La Cour de cassation décide de transmettre au Conseil constitutionnel une QPC concernant l'inégalité entre les mandataires judiciaires, qui ne peuvent pas exercer la profession d'avocat et les administrateurs judiciaires qui, eux, en ont la possibilité.Un avocat a, à sa demande, été omis du tableau de l’ordre des avocats pour être inscrit sur la liste des mandataires judiciaires. L’avocat a demandé à ce que cette omission soit levée, ce qui lui a été refusé.
Après avoir interjeté appel de cette décision, il a demandé la transmission de deux questions prioritaires de constitutionnalité (QPC), ainsi rédigées : " 1°/ L'article L. 812-8 du code de commerce, en ce qu'il interdit au mandataire judiciaire l'exercice de la profession d'avocat, est-il contraire au principe d'égalité devant la loi, dès lors que cet exercice est ouvert aux administrateurs judiciaires (L. 811-10 du code de commerce), profession par ailleurs soumise aux mêmes conditions et contraintes que le mandataire judiciaire ?2°/ L'article L. 812-8 du code de commerce, en ce qu'il interdit au mandataire judiciaire l'exercice de la profession d'avocat, est-il contraire au principe constitutionnel de la liberté d'entreprendre en portant une atteinte disproportionnée à celle-ci au regard des objectifs d'intérêt général que la loi entend poursuivre, la profession de mandataire judiciaire étant elle-même soumise à une certaine concurrence ? "
La Cour de cassation, dans un arrêt du 9 juin 2022 (pourvoi n° 22-40.008), juge qu’il y a lieu à transmission de la première QPC.Elle rappelle que le principe d’égalité ne s’oppose pas à ce que le législateur traite de façon différente des situations différentes ou à ce qu’il déroge à l’égalité pour des questions d’intérêt général. Dans les deux cas, la différence de traitement qui en résulte doit avoir un rapport direct avec l’objet de la loi qui l’établit.La Cour relève ensuite que l’article L. 811-10 alinéa 1er du code de commerce autorise un administrateur judiciaire à exercer la profession d’avocat, ce qui n’est pas le cas pour le mandataire judiciaire, en application de l’article L. 812-8 du même code.

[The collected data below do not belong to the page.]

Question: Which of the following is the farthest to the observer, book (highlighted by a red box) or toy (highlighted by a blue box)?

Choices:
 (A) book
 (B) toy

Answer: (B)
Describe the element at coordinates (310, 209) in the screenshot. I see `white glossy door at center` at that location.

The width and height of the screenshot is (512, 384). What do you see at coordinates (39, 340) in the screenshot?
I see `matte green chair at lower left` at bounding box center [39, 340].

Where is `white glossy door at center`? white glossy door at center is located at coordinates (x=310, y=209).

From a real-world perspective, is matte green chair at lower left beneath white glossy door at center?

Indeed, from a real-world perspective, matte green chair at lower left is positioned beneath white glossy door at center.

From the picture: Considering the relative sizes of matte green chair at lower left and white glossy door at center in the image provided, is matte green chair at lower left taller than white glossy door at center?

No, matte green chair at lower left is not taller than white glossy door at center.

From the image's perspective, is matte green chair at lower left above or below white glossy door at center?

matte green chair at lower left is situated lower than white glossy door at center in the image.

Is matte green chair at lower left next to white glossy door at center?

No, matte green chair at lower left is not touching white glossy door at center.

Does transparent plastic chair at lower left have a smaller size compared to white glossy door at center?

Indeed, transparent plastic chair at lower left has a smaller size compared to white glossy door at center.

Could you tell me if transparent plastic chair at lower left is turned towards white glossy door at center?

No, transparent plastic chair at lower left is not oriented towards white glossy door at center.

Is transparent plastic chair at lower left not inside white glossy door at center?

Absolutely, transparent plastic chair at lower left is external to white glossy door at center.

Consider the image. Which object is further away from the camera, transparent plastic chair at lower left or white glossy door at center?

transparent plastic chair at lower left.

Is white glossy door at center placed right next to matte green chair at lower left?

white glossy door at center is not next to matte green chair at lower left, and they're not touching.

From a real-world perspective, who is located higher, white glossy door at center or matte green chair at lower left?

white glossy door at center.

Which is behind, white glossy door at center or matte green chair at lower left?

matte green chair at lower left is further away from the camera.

La Haute juridiction judiciaire continue en rappelant que l’administrateur judiciaire est chargé d’administrer les biens d’autrui et d’exercer des fonctions d’assistance ou de surveillance dans la gestion de ceux-ci, pour parvenir à la sauvegarde ou au redressement d’une entreprise.Les mandataires judiciaires, quant à eux, représentent les créanciers, déterminent le passif du débiteur et procèdent à la liquidation de l’entreprise pour apurer le passif. Il en résulte que ces deux professions répondent à des conditions d’accès et des statuts similaires, sont soumises aux mêmes obligations déontologiques et à des règles identiques quant à leur contrôle et leur discipline.
Ainsi, la confrontation des articles L. 811-10 et L. 812-8 du code de commerce permet d’établir une différence de traitement dans deux situations qui paraissent similaires, sans que cette disparité paraisse justifiée par des motifs d’intérêt général.